Kenya this week opened an embassy in Algeria and appointed Moi Lemoshira as the Ambassador Extra-Ordinary and Plenipotentiary of the Republic of Kenya to Algeria.
This was swiftly followed by an official three-day visit to Algeria by President Uhuru Kenyatta during which cooperation pacts were signed.
Onlookers were puzzled. What possibly could we want from Algeria?
It helps to understand that Algeria is the largest producer of natural gas in Africa, the second largest supplier of gas to Europe, the third largest producer of oil in Africa and so on.
More telling is that unlike many African countries, Algeria has managed its energy resources relatively well.
Sonatrach, the state owned oil and natural gas company, owns 80 per cent of the country’s hydrocarbon resources with international oil companies owning the remaining 20 per cent.
It owns a minimum of 51 per cent in any oil and gas project in the country and is the largest oil and gas company in Africa.
As Kenya moves to write the laws that will govern the oil and gas sector in the country, it will be instructive for players in that space to monitor the cooperation with Algeria to get an idea of where the Jubilee government is going with policy.
It was during the 2009 South-South conference on oil and gas that was held in Kenya that the then Energy minister Kiraitu Murungi announced that Kenya would soon join the league of oil and gas producers.
At the conference which was attended by global players in oil and gas, two things emerged from listening to examples from around the world.
For a country to successfully overcome the so-called curse of oil it needed a large pool of technical oil and gas personnel versed in all sectors of the industry. This would ensure that a county like Kenya could have its personnel overseeing the entire production chain to ensure the country is not cheated out of the value of its produce.
Countries like East Timor gave their experience in signing production sharing contracts where they omitted to include certain aspects such as the waste gas that is flared (burnt off) during oil production.
Such gases, it had later been found, could be sources of valuable extracts such as Helium which could be sold. However, because the sharing contracts did not include it, the revenues from such gases would not benefit the country but the partners in production.
The second key element to overcoming the curse was having the capacity, technically and financially, to carry out exploration and exploitation of the country’s resources without having to rely so much on foreign companies that can cite all manner of exploration costs that then have to be recovered from any revenues from oil and gas before the host country can benefit.
Middle East countries have been able to gain this capacity for the most part.
Algeria, which was represented at that 2009 conference, in particular gave a very impressive presentation.
Not only had it been able to take charge of its oil and gas sector, it had also built impressive local skills and had established the continent’s leading training school for oil and gas.
It not only had enough personnel able to work in this sector, it was training for others.
Kenya may be looking to head in this direction.

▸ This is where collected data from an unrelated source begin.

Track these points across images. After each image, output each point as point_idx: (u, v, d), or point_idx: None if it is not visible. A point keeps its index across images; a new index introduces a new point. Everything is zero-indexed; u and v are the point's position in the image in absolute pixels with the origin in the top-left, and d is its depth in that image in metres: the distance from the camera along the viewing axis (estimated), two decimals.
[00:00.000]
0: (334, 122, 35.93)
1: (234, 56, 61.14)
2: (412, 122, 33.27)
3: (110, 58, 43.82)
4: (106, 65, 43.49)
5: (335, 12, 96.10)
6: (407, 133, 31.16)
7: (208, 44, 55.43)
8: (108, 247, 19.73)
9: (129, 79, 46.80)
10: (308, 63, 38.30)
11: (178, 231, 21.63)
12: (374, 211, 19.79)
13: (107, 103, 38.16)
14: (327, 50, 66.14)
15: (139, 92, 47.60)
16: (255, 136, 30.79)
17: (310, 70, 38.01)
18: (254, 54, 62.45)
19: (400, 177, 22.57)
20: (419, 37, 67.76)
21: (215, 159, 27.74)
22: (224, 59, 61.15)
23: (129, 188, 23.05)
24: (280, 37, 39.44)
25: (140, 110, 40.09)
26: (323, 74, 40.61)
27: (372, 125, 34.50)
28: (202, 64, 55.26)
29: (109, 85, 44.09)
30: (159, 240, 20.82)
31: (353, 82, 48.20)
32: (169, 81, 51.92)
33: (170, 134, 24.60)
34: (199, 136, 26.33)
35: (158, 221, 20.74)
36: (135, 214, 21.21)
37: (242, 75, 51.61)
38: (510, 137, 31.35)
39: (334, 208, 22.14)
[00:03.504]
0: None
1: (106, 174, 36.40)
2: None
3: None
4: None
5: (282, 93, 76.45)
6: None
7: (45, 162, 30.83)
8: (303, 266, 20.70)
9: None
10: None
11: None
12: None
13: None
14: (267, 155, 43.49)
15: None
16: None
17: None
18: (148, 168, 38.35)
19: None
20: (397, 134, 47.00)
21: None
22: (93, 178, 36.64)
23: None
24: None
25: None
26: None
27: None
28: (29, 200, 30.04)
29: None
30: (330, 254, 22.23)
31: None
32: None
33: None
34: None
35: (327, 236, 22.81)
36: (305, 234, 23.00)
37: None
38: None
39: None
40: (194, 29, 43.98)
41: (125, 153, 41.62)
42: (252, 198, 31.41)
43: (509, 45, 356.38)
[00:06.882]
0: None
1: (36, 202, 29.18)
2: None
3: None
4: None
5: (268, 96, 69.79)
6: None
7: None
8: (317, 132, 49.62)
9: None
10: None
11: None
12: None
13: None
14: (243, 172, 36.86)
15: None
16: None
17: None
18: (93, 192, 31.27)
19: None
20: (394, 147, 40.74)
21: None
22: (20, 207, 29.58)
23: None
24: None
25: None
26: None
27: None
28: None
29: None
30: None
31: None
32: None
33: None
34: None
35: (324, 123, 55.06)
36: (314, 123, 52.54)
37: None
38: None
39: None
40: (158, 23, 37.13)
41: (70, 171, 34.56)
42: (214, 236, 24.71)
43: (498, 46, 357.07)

The Ministry of Foreign Affairs, in a statement issued after the signing of the pacts with Algeria said:
“As Kenya looks forward to commercial exploitation of its oil resources, we look forward to learning from Algeria’s expertise, including in the drawing up of appropriate legal frameworks and capacity building to enable us to take charge of our hydrocarbon resources right from the onset.”

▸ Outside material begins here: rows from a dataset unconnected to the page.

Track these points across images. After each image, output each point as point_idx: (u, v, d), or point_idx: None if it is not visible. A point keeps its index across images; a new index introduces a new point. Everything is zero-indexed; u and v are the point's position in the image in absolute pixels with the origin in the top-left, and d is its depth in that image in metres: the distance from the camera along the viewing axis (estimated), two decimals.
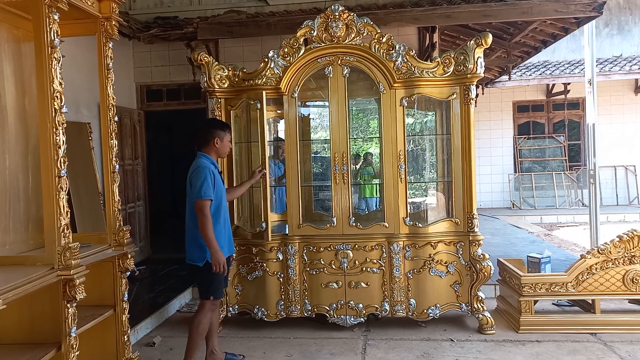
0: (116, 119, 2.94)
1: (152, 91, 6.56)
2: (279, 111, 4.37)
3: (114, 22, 2.87)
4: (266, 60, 3.95)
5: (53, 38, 2.27)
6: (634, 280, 3.74)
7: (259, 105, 3.89)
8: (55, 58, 2.29)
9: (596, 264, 3.80)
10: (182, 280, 5.38)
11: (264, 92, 3.86)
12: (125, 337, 2.92)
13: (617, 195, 11.89)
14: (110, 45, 2.89)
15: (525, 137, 12.38)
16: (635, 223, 9.97)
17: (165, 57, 6.40)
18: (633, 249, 3.76)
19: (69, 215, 2.34)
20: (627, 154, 11.81)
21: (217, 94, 4.02)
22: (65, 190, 2.32)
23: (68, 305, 2.29)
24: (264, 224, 3.88)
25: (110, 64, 2.89)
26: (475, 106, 3.93)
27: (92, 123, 5.29)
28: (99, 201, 5.21)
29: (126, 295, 2.94)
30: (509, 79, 10.20)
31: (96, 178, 5.22)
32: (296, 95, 3.96)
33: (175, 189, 10.31)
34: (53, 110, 2.27)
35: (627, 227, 3.97)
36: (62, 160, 2.30)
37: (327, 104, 4.06)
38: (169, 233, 8.63)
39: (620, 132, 11.78)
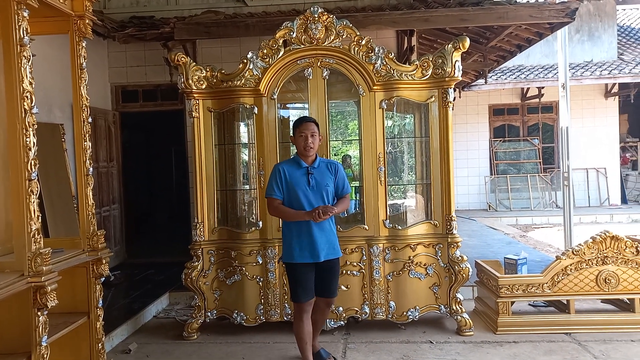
0: (90, 120, 2.86)
1: (128, 92, 6.43)
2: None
3: (87, 21, 2.81)
4: (245, 61, 3.91)
5: (22, 36, 2.20)
6: (607, 281, 3.83)
7: (256, 110, 3.93)
8: (24, 57, 2.21)
9: (571, 264, 3.87)
10: (159, 286, 5.27)
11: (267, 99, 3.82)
12: (100, 344, 2.84)
13: (589, 196, 12.20)
14: (84, 45, 2.82)
15: (500, 140, 12.61)
16: (607, 224, 10.25)
17: (141, 58, 6.28)
18: (605, 249, 3.85)
19: (40, 220, 2.25)
20: (598, 156, 12.15)
21: (194, 95, 3.95)
22: (36, 194, 2.24)
23: (39, 313, 2.21)
24: (260, 223, 3.95)
25: (84, 63, 2.82)
26: (452, 109, 3.97)
27: (65, 124, 5.14)
28: (72, 204, 5.07)
29: (101, 302, 2.86)
30: (485, 82, 10.37)
31: (69, 181, 5.08)
32: (275, 97, 3.93)
33: (152, 191, 10.13)
34: (23, 110, 2.19)
35: (599, 228, 4.07)
36: (32, 163, 2.22)
37: (306, 105, 4.04)
38: (148, 236, 8.50)
39: (592, 135, 12.11)
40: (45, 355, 2.23)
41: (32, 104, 2.23)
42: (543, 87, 11.74)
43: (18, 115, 2.18)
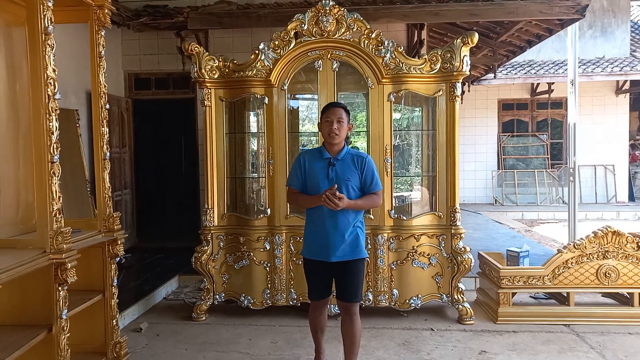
0: (107, 106, 2.97)
1: (141, 80, 6.55)
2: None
3: (106, 11, 2.90)
4: (257, 52, 3.99)
5: (47, 25, 2.30)
6: (607, 275, 3.90)
7: (266, 100, 4.01)
8: (49, 45, 2.31)
9: (572, 258, 3.95)
10: (169, 269, 5.42)
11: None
12: (114, 321, 2.98)
13: (596, 193, 12.19)
14: (103, 34, 2.92)
15: (509, 135, 12.60)
16: (613, 221, 10.25)
17: (154, 46, 6.38)
18: (607, 244, 3.91)
19: (61, 200, 2.37)
20: (606, 153, 12.11)
21: (207, 84, 4.05)
22: (57, 176, 2.36)
23: (59, 288, 2.34)
24: (269, 210, 4.05)
25: (103, 52, 2.92)
26: (461, 103, 4.05)
27: (80, 110, 5.27)
28: (85, 188, 5.21)
29: (115, 281, 2.99)
30: (495, 77, 10.35)
31: (83, 165, 5.21)
32: (286, 87, 4.02)
33: (162, 179, 10.26)
34: (46, 96, 2.30)
35: (604, 225, 4.12)
36: (55, 146, 2.34)
37: (315, 96, 4.13)
38: (157, 222, 8.65)
39: (601, 132, 12.06)
40: (65, 328, 2.37)
41: (55, 90, 2.35)
42: (553, 83, 11.70)
43: (42, 100, 2.29)
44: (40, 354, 2.31)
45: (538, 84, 12.11)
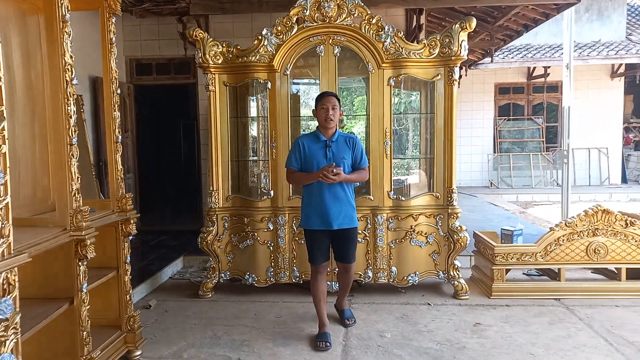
0: (119, 91, 3.08)
1: (142, 65, 6.62)
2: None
3: None
4: (260, 38, 4.09)
5: (64, 13, 2.40)
6: (596, 251, 4.08)
7: (269, 85, 4.12)
8: (66, 32, 2.42)
9: (563, 235, 4.12)
10: (173, 250, 5.57)
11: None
12: (128, 296, 3.12)
13: (589, 176, 12.40)
14: (114, 21, 3.01)
15: (505, 119, 12.73)
16: (605, 202, 10.44)
17: (155, 31, 6.44)
18: (597, 222, 4.09)
19: (79, 181, 2.50)
20: (601, 136, 12.28)
21: (211, 69, 4.14)
22: (76, 157, 2.48)
23: (80, 263, 2.48)
24: (272, 192, 4.20)
25: (114, 38, 3.02)
26: (459, 87, 4.15)
27: (84, 96, 5.36)
28: (91, 172, 5.33)
29: (129, 258, 3.13)
30: (492, 61, 10.45)
31: (88, 150, 5.32)
32: (288, 72, 4.12)
33: (161, 163, 10.37)
34: (65, 82, 2.41)
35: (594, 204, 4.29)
36: (73, 129, 2.46)
37: (317, 81, 4.24)
38: (158, 206, 8.78)
39: (596, 115, 12.21)
40: (85, 301, 2.52)
41: (73, 76, 2.45)
42: (549, 67, 11.79)
43: (61, 86, 2.40)
44: (63, 325, 2.46)
45: (534, 67, 12.21)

The areas of cooperation will cover policy, legal and regulatory framework of the oil, gas and power sector; onshore and offshore exploration and production of hydrocarbons; development of petrochemical industries; refinery maintenance activities; domestic marketing, transport and distribution of petroleum products.
The only thing to note is that Algeria’s legal regime for oil and gas has been seen as somewhat unfavourable to foreign companies and has seen investment decline, so for Kenya it must balance between the good in Algerian laws and the need to bring in more investment especially as global prospecting for new oil slows down in face of slumping crude prices.
But we must by all means take advantage of this cooperation to train as many of our young technical people as possible to build the kind of capacity that will see us being able to handle any aspect of the oil prospecting and production process.
Given the impressive acquisition of skills in the geothermal sector that Kenyan has made in a few years through the activities of Kengen and GDC (Geothermal Development Company), the same can be replicated in oil and gas.
Mbugua is a communications consultant and comments on topical issues.